Santam and the South African Weather Service (SAWS) have launched a partnership to strengthen the country’s early warning and forecasting capabilities, with nine new automatic weather stations now installed across the country.
The stations are already operational and integrated into the SAWS observation network, supplying real-time data to improve weather monitoring and forecasting.
Four of the AWS units were piloted in Limpopo and Mpumalanga between 2021 and 2022, with five additional stations recently commissioned in KwaZulu-Natal, Eastern Cape, Western Cape, and Gauteng.
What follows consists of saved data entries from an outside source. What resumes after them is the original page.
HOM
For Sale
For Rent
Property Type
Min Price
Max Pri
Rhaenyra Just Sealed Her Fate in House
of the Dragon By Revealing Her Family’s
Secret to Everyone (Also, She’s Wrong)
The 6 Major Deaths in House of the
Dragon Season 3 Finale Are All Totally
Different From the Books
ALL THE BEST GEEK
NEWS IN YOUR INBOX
Site selection was driven by identified gaps in weather observation, particularly in regions exposed to severe rainfall, flooding, and other disruptive weather events. These include parts of the eastern seaboard – from the Eastern Cape through KwaZulu-Natal and into Mpumalanga and Limpopo – as well as areas in the Western Cape and Gauteng.
The initiative forms part of a broader collaboration aimed at expanding observation infrastructure, improving public awareness, and supporting the SAWS’s mandate to issue severe weather warnings.
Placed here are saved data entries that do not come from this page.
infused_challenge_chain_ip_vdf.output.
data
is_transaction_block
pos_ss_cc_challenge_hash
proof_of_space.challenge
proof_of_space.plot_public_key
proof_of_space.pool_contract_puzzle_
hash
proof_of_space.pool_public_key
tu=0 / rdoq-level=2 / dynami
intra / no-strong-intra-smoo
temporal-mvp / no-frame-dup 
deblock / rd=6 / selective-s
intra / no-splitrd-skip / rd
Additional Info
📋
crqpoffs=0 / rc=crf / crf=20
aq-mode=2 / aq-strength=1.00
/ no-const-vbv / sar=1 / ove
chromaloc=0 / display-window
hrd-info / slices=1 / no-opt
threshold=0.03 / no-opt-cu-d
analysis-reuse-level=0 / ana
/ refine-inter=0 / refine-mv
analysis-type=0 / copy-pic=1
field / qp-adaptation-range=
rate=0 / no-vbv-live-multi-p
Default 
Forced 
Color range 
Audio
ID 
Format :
Santam said the partnership is intended to strengthen disaster risk management by improving the accuracy, reach, and timeliness of early warnings.
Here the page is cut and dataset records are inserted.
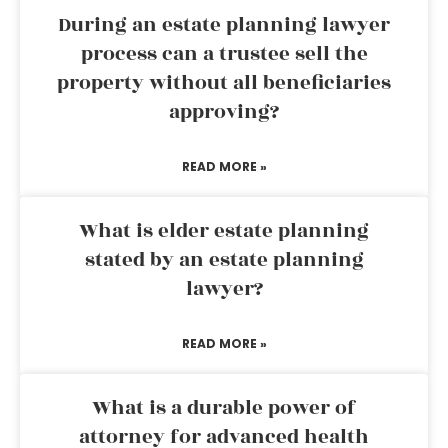
During an estate planning lawyer
process can a trustee sell the
property without all beneficiaries
approving?
READ MORE »
What is elder estate planning
stated by an estate planning
lawyer?
READ MORE »
What is a durable power of
attorney for advanced health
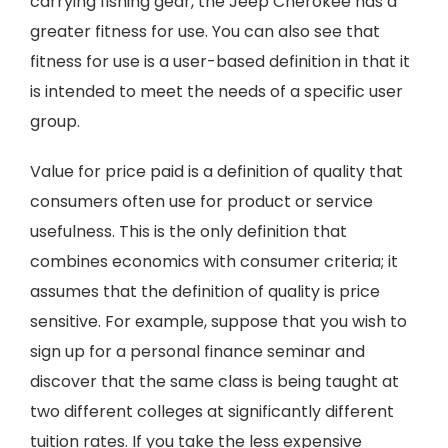
carrying fishing gear, the Jeep Cherokee has a
greater fitness for use. You can also see that
fitness for use is a user-based definition in that it
is intended to meet the needs of a specific user
group.
Value for price paid is a definition of quality that
consumers often use for product or service
usefulness. This is the only definition that
combines economics with consumer criteria; it
assumes that the definition of quality is price
sensitive. For example, suppose that you wish to
sign up for a personal finance seminar and
discover that the same class is being taught at
two different colleges at significantly different
tuition rates. If you take the less expensive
Santam group chief executive Tavaziva Madzinga said enhancing the SAWS’s capabilities would help ensure that warnings are “accessible, credible, and localised so that South Africans can act before weather hazards escalate into disasters”.
He added: “Simply put, early warning enables early action. If people delay travel, secure property, move vehicles, or protect agricultural assets based on credible early warnings, exposure is reduced and losses are minimised.”
The SAWS described the partnership as a practical example of public-private collaboration to strengthen the country’s weather infrastructure.
SAWS acting chief executive Jonas Mphepya said the additional stations would reinforce the agency’s observation network at a time when severe weather events are becoming more frequent and intense.
Rising risks, growing costs
The partnership comes amid increasing climate-related risks and mounting economic losses.
Data cited by Santam shows that global disaster costs have risen sharply, with annual losses increasing from about US$70 billion to US$80 billion between 1970 and 2000 to roughly US$180bn to US$200bn between 2001 and 2020. More recent estimates suggest total losses now exceed US$2 trillion annually when broader impacts are included.
In South Africa, the financial impact is also significant. The 2022 floods in KwaZulu-Natal alone caused more than R50bn in damage.
In this context, early warning systems are increasingly seen as a critical – and cost-effective – tool for reducing risk.
Despite this, gaps remain in South Africa’s weather observation network, limiting the ability to provide accurate, localised warnings in some regions.
From infrastructure to awareness
Beyond expanding infrastructure, the partnership includes a focus on public awareness and education.
Santam said it works with municipalities, schools, and community organisations to improve understanding of weather warnings and how people should respond. This includes targeted campaigns, school-based programmes, and community radio initiatives in high-risk areas.
The collaboration also aligns with South Africa’s commitments under the Sendai Framework for Disaster Risk Reduction and the United Nations’ Early Warnings for All initiative, which aims to ensure universal access to early warning systems by 2027.
Santam and the SAWS are now formalising the partnership to support further investment in weather observation systems and capacity-building initiatives.
Madzinga said the objective is to build resilience to increasingly severe weather events, adding that strengthening early warning systems ultimately benefits communities, businesses, and the broader economy.